Task details: Extract the text from each listing below, line by line, copying every character without changes.

Records for this task:

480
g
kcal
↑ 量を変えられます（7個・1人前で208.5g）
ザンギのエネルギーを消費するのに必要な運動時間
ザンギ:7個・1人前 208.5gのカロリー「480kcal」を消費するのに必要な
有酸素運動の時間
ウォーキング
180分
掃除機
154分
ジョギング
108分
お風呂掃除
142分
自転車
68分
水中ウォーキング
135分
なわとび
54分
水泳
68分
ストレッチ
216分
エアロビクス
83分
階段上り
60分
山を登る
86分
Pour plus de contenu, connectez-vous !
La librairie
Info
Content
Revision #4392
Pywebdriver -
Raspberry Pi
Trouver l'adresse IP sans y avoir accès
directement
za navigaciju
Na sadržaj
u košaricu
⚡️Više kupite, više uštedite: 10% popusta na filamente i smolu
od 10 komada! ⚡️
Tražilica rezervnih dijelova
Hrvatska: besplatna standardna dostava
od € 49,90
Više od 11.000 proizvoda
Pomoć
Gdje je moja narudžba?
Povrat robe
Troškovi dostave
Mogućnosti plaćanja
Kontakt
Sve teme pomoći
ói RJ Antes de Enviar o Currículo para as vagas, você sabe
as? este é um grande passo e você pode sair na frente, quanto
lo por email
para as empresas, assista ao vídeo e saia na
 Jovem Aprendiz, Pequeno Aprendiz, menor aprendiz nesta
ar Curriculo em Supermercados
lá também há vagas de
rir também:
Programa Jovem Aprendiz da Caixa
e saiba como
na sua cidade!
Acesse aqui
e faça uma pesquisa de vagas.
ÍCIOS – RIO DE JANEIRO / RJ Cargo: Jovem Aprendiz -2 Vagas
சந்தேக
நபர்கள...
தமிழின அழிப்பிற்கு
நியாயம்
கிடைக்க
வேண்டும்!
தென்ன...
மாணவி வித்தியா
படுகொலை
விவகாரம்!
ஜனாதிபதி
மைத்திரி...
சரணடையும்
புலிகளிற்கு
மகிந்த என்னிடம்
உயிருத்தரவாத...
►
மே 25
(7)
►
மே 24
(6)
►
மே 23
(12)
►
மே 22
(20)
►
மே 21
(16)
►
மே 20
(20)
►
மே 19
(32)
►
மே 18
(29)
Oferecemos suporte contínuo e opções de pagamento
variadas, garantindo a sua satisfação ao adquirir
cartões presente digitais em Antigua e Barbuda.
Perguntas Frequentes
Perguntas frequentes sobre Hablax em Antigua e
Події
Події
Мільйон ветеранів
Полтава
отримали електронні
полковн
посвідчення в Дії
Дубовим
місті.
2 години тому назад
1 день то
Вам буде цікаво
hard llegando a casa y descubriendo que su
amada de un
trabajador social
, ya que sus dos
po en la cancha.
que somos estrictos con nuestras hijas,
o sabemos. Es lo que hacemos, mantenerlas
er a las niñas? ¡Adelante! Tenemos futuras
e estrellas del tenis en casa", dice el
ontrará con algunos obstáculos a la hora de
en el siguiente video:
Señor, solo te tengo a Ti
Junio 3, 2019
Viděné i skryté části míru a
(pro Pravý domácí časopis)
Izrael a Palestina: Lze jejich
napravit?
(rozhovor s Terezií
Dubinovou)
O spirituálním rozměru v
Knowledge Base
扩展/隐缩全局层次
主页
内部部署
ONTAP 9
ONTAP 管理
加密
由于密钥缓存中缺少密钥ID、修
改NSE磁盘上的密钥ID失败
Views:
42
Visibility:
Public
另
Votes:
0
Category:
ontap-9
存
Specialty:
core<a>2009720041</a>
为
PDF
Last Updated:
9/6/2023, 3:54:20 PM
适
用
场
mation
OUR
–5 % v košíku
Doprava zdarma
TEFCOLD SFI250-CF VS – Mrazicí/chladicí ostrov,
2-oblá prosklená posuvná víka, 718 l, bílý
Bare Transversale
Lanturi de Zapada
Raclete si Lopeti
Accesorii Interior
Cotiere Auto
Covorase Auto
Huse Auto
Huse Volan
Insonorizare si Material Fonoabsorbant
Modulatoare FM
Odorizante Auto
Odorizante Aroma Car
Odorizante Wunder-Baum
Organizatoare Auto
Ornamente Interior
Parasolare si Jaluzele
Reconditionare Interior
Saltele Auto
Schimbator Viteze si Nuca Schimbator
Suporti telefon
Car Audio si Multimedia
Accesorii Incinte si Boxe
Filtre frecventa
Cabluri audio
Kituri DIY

Task response:
480
g
kcal
↑ 量を変えられます（7個・1人前で208.5g）
ザンギのエネルギーを消費するのに必要な運動時間
ザンギ:7個・1人前 208.5gのカロリー「480kcal」を消費するのに必要な
有酸素運動の時間
ウォーキング
180分
掃除機
154分
ジョギング
108分
お風呂掃除
142分
自転車
68分
水中ウォーキング
135分
なわとび
54分
水泳
68分
ストレッチ
216分
エアロビクス
83分
階段上り
60分
山を登る
86分
Pour plus de contenu, connectez-vous !
La librairie
Info
Content
Revision #4392
Pywebdriver -
Raspberry Pi
Trouver l'adresse IP sans y avoir accès
directement
za navigaciju
Na sadržaj
u košaricu
⚡️Više kupite, više uštedite: 10% popusta na filamente i smolu
od 10 komada! ⚡️
Tražilica rezervnih dijelova
Hrvatska: besplatna standardna dostava
od € 49,90
Više od 11.000 proizvoda
Pomoć
Gdje je moja narudžba?
Povrat robe
Troškovi dostave
Mogućnosti plaćanja
Kontakt
Sve teme pomoći
ói RJ Antes de Enviar o Currículo para as vagas, você sabe
as? este é um grande passo e você pode sair na frente, quanto
lo por email
para as empresas, assista ao vídeo e saia na
 Jovem Aprendiz, Pequeno Aprendiz, menor aprendiz nesta
ar Curriculo em Supermercados
lá também há vagas de
rir também:
Programa Jovem Aprendiz da Caixa
e saiba como
na sua cidade!
Acesse aqui
e faça uma pesquisa de vagas.
ÍCIOS – RIO DE JANEIRO / RJ Cargo: Jovem Aprendiz -2 Vagas
சந்தேக
நபர்கள...
தமிழின அழிப்பிற்கு
நியாயம்
கிடைக்க
வேண்டும்!
தென்ன...
மாணவி வித்தியா
படுகொலை
விவகாரம்!
ஜனாதிபதி
மைத்திரி...
சரணடையும்
புலிகளிற்கு
மகிந்த என்னிடம்
உயிருத்தரவாத...
►
மே 25
(7)
►
மே 24
(6)
►
மே 23
(12)
►
மே 22
(20)
►
மே 21
(16)
►
மே 20
(20)
►
மே 19
(32)
►
மே 18
(29)
Oferecemos suporte contínuo e opções de pagamento
variadas, garantindo a sua satisfação ao adquirir
cartões presente digitais em Antigua e Barbuda.
Perguntas Frequentes
Perguntas frequentes sobre Hablax em Antigua e
Події
Події
Мільйон ветеранів
Полтава
отримали електронні
полковн
посвідчення в Дії
Дубовим
місті.
2 години тому назад
1 день то
Вам буде цікаво
hard llegando a casa y descubriendo que su
amada de un
trabajador social
, ya que sus dos
po en la cancha.
que somos estrictos con nuestras hijas,
o sabemos. Es lo que hacemos, mantenerlas
er a las niñas? ¡Adelante! Tenemos futuras
e estrellas del tenis en casa", dice el
ontrará con algunos obstáculos a la hora de
en el siguiente video:
Señor, solo te tengo a Ti
Junio 3, 2019
Viděné i skryté části míru a
(pro Pravý domácí časopis)
Izrael a Palestina: Lze jejich
napravit?
(rozhovor s Terezií
Dubinovou)
O spirituálním rozměru v
Knowledge Base
扩展/隐缩全局层次
主页
内部部署
ONTAP 9
ONTAP 管理
加密
由于密钥缓存中缺少密钥ID、修
改NSE磁盘上的密钥ID失败
Views:
42
Visibility:
Public
另
Votes:
0
Category:
ontap-9
存
Specialty:
core<a>2009720041</a>
为
PDF
Last Updated:
9/6/2023, 3:54:20 PM
适
用
场
mation
OUR
–5 % v košíku
Doprava zdarma
TEFCOLD SFI250-CF VS – Mrazicí/chladicí ostrov,
2-oblá prosklená posuvná víka, 718 l, bílý
Bare Transversale
Lanturi de Zapada
Raclete si Lopeti
Accesorii Interior
Cotiere Auto
Covorase Auto
Huse Auto
Huse Volan
Insonorizare si Material Fonoabsorbant
Modulatoare FM
Odorizante Auto
Odorizante Aroma Car
Odorizante Wunder-Baum
Organizatoare Auto
Ornamente Interior
Parasolare si Jaluzele
Reconditionare Interior
Saltele Auto
Schimbator Viteze si Nuca Schimbator
Suporti telefon
Car Audio si Multimedia
Accesorii Incinte si Boxe
Filtre frecventa
Cabluri audio
Kituri DIY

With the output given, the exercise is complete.